BEN BADIS S’INVITE À TLEMCEN : «Au coeur d’une civilisation partagée»

Par: Dr Boudjemaâ HAÏCHOUR-

L’Islam est à la fois religion et ordre social.Heureuse coïncidence que l’Année de la Culture islamique soit ouverte dans toute la solennité par le Président Abdelaziz Bouteflika, le 16 avril 2011, Journée de «Youm El Ilm» manière d’exprimer l’attachement de l’Algérie à la pensée badissienne dans l’Islam d’aujourd’hui. Le socle identitaire légué par l’imam Abdelhamid Ibn Badis, ce Sanhadji qui est resté fidèle à ses origines amazighes rappelle dans son poème éternel que le «peuple algérien est musulman et à l’arabisme il appartient».

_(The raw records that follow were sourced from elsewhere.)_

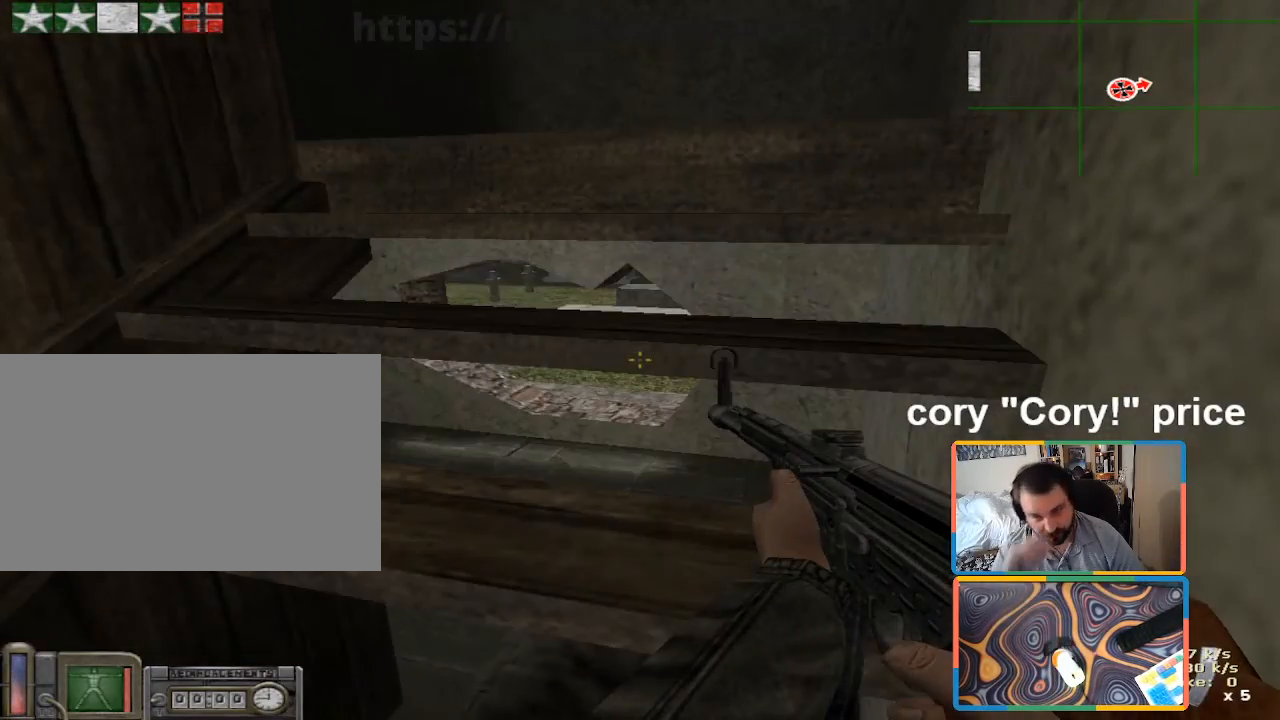
{"keys": ["ctrl"], "mouse": [], "events": [[150, "s", "down"], [433, "s", "up"]]}
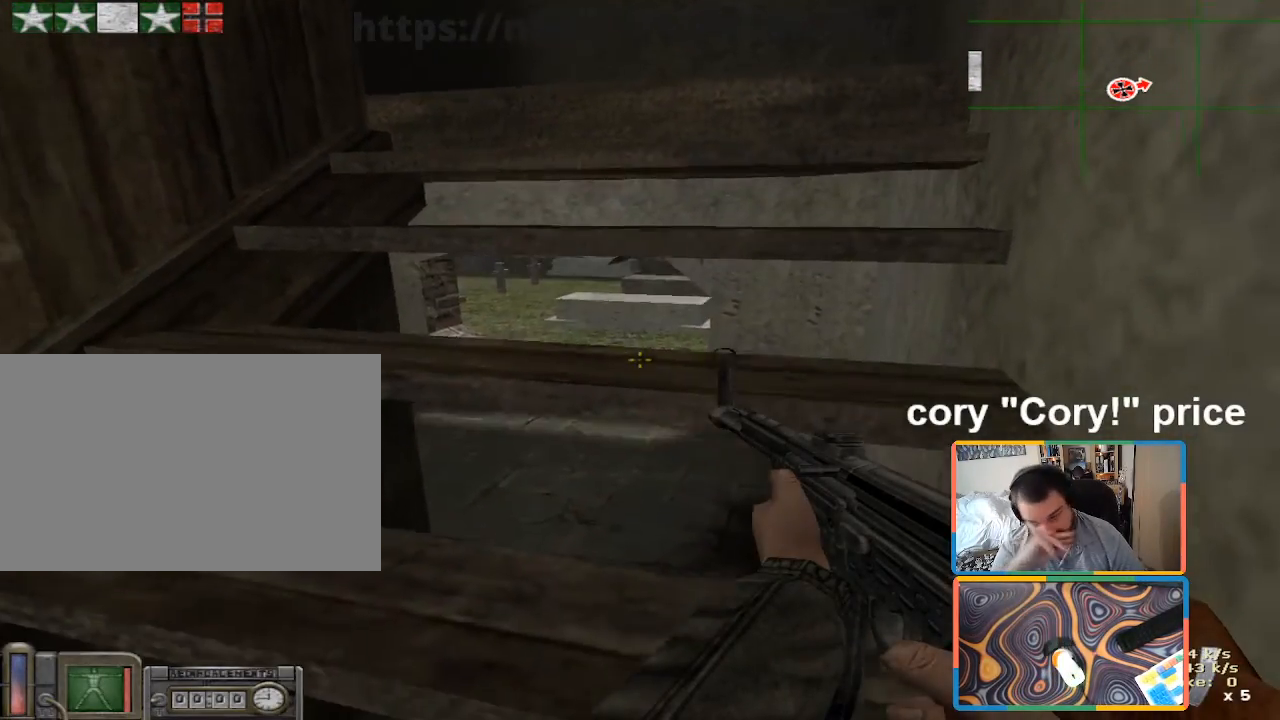
{"keys": ["ctrl"], "mouse": [], "events": [[400, "d", "down"], [500, "d", "up"]]}
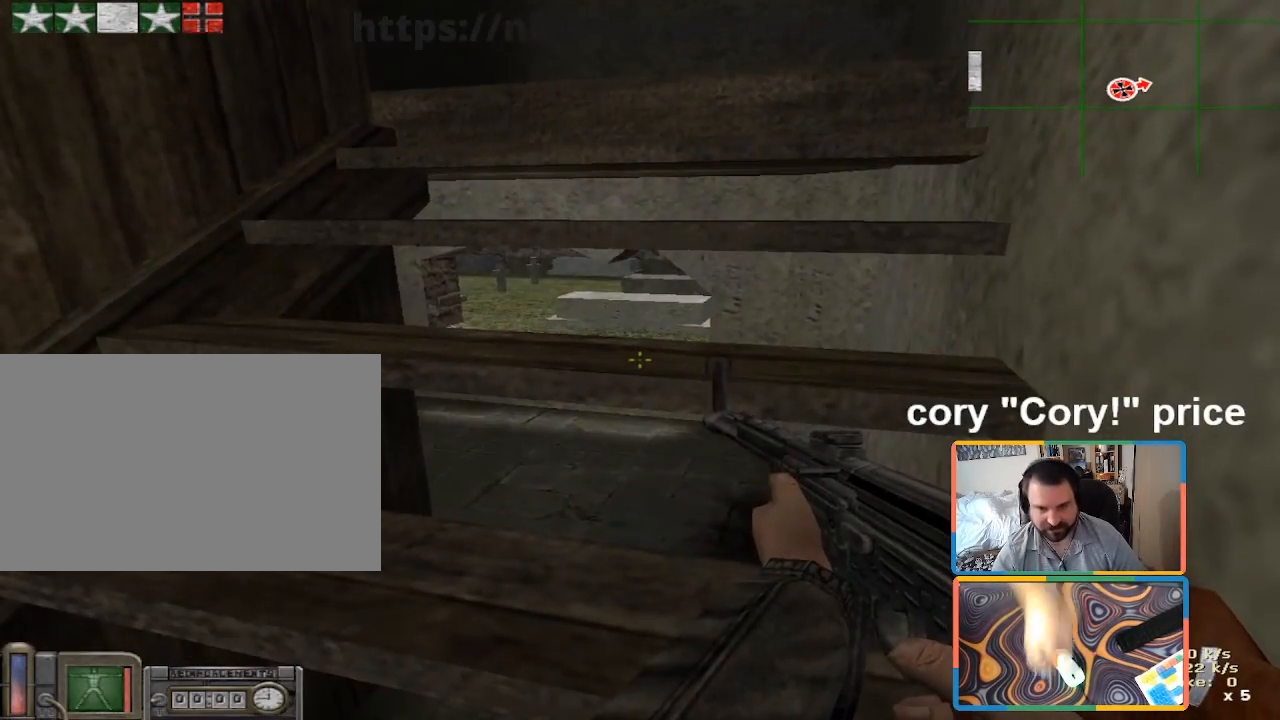
{"keys": ["ctrl"], "mouse": [], "events": [[233, "d", "down"], [333, "w", "down"], [383, "d", "up"], [383, "w", "up"]]}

 Digne continuateur des idées réformistes de Mohamed Abdou, de Rachid Réda, Ben Badis va introduire cette dimension universaliste dans l’exégèse coranique. Pour Ben Badis, accomplir le dessein de Dieu n’autorise nullement à se figer dans des règles qui ont régi la communauté islamique des siècles passés.

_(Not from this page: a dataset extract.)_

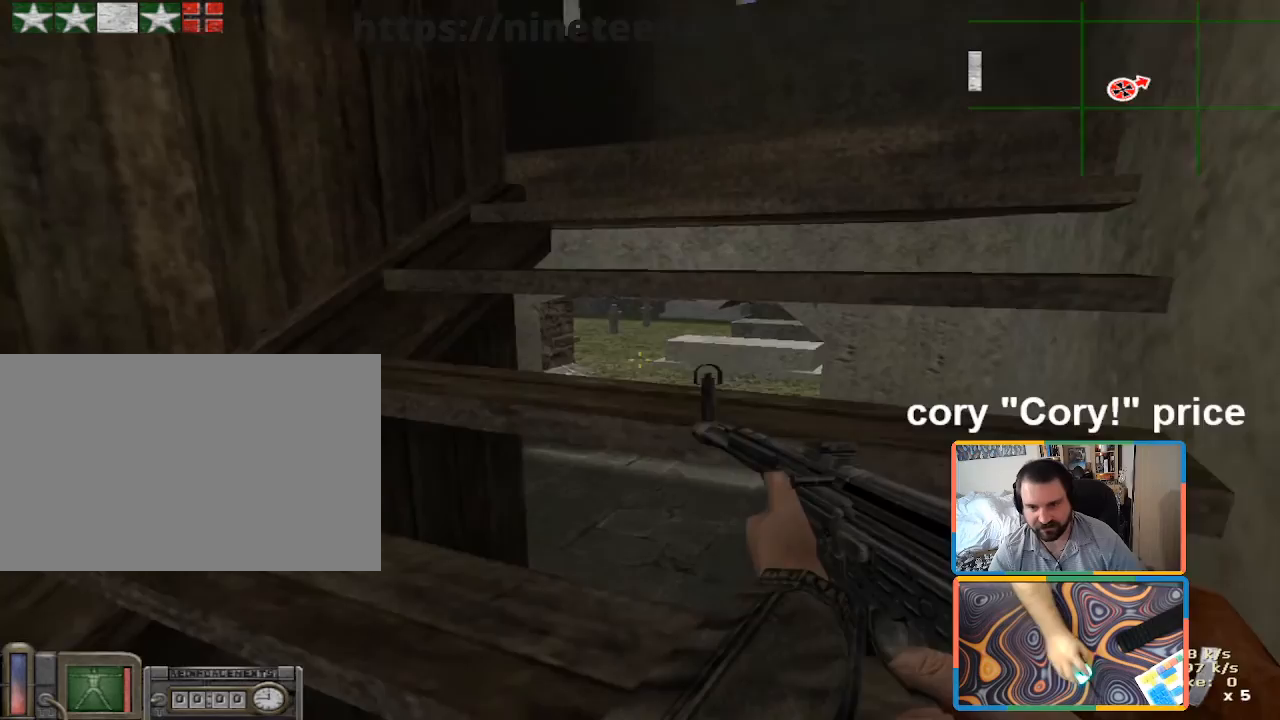
{"keys": ["ctrl"], "mouse": ["left"], "events": [[100, "mouse_left", "down"]]}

Etre de son temps ou disparaître

Il faut, en se référant à sa vision, repenser la société algérienne dans les conditions historiques radicalement nouvelles dans l’esprit du Message Divin. L’Islam est à la fois religion et ordre social. Il doit s’adapter aux conditions et à l’évolution de notre temps.

Depuis Djamaâ Sidi Lakhdar de Constantine, Ben Badis lance sa trilogie éternelle: «L’Islam est ma religion, l’arabe est ma langue et l’Algérie ma patrie». C’est à une démarche scientifique, critique et constructive que l’Imam en théologien émérite va se consacrer à frayer le chemin de la modernité dans son ancrage identitaire.

La pensée badissienne mérite d’être réexaminée au regard des élaborations doctrinales inhérentes à l’Islam vécu. Peut-on poser la question suivante: la science du droit islamique dans sa forme traditionnelle peut-elle être perçue comme étant coupée d’une science juridique moderne? Il est considéré que le droit dans la théorie islamique classique est la volonté révélée de Dieu, un système divinement institué ayant précédé l’Etat musulman.

Est-il un phénomène historique lié au progrès de l’humanité? Est-il un édifice éternel? Si tel est le cas, la Shari’a est l’expression immuable et l’idéal éternellement valable pour tous les temps. Un autre questionnement peut-il poser la philosophie juridique musulmane comme science de droit positif?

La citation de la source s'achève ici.